The Bush merchandise is handled by Spalding Group, a 20-year-old supplier of campaign products and services in Louisville, Ky., that says it worked for the last five Republican presidential nominees.
Ted Jackson, Spalding's president, said, "We have found only one other in our inventory that was made in Burma. The others were made in the U.S.A." He said the company had about 60 of thefleece pullovers in its warehouse, and that a supplier included the Burma product by mistake.
Bush campaign officials did not return calls seeking comment.

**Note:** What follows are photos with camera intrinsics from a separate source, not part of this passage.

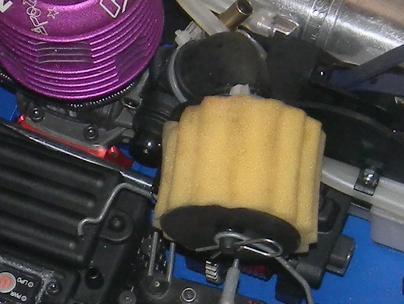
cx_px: 150
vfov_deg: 6.3
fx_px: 2744
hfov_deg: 8.4
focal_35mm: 235
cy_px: 188
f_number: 3.9
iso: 200
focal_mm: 8.6
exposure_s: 1/30
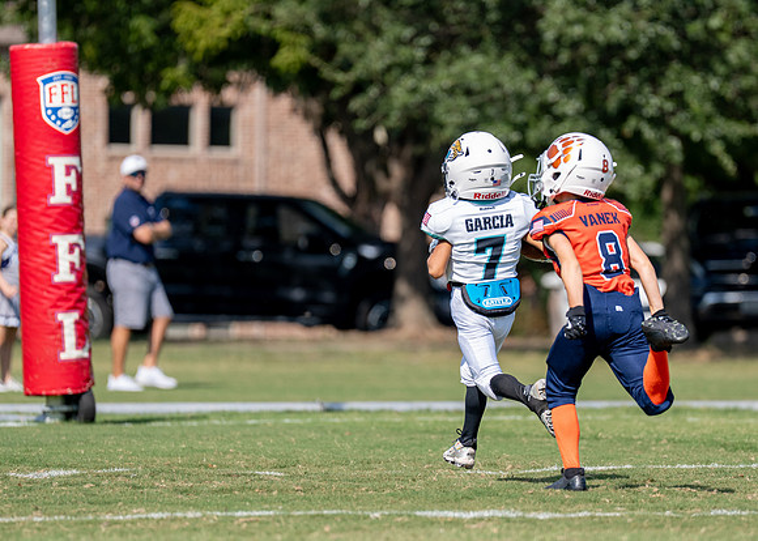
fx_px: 7361
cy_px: 286
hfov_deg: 5.9
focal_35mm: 342
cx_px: 471
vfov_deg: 4.2
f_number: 2.8
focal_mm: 200
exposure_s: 1/2500
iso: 160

The imports are potentially an issue because outsourcing has become a hot political topic in the election.
Bush last July signed into law the Burmese Freedom and Democracy Act, saying "The United States will not waver from its commitment to the cause of democracy and human rights in Burma."
Violators of the import ban are subject to fines and jail, according to the U.S. Treasury Department.
Burmese textile workers earn as little as 7 cents per hour, according to the National Labor Committee, a human rights group.
"If it is true, it is very contradictory because the sanctions were imposed by the Bush administration," said Bo Hla-Tint, a spokesman for the Burmese government-in-exile in Washington, D.C.
Spalding, which works exclusively with Republican candidates at both local and national levels, tries to order American-made products, Jackson said. "Our first effort is always to source things from the U.S., but not a lot of garments are made in the U.S. Friday," he said. He said all embroidery is done in the United States.
The Bush-Cheney fleece pullovers were imported to the United States by Denver-based Colorado Trading & Clothing. President Jeff Schmitt said Thursday the pullovers were included in one of the last shipments brought in from Burma last year before Sept. 1, when the import ban went into effect. "It's a terrible irony" that the Burmese jacket landed at Newsday, he said.
Schmitt said Colorado Trading employs an agent in Asia who conducts checks of factory conditions.
Human rights watcher Charles Kernaghan, director of the National Labor Committee, said the slip-up showed a lack of conviction on the administration's part. "Given the debate about outsourcing, it's amazing that the campaign would be selling stuff made in the most brutal country on earth, known for things like child labor and sexual slavery," he said. "It shows a crude indifference to this issue."
The National Basketball Association recently vowed to stop selling Burmese-made sweatshirts after a campaign by the NLC.
Last week, Newsday ordered a hat, T-shirt and fleece pullover or jacket from both the Bush and Kerry campaign stores. The Bush merchandise - which totaled $81.85 - arrived this week. The Kerry products, worth $62, have yet to arrive because the fleece jacket was on back order, according to Financial Innovations, the company that licenses and sells Kerry merchandise on the Web site www.kerrygear.com.
The campaigns receive no profits from the merchandise because of federal election regulations.
The Kerry merchandise was made in the United States, according to Mark Weiner, the president of Financial Innovations. The company, whose employees belong to the Communications Workers of America Union, sources most of its merchandise from union factories.
"It's becoming more difficult to find American-made union product, especially in textiles, but you just have to look. We pay more money for them, so we make a smaller profit margin," said Paul McConnell, Financial Innovations' vice president.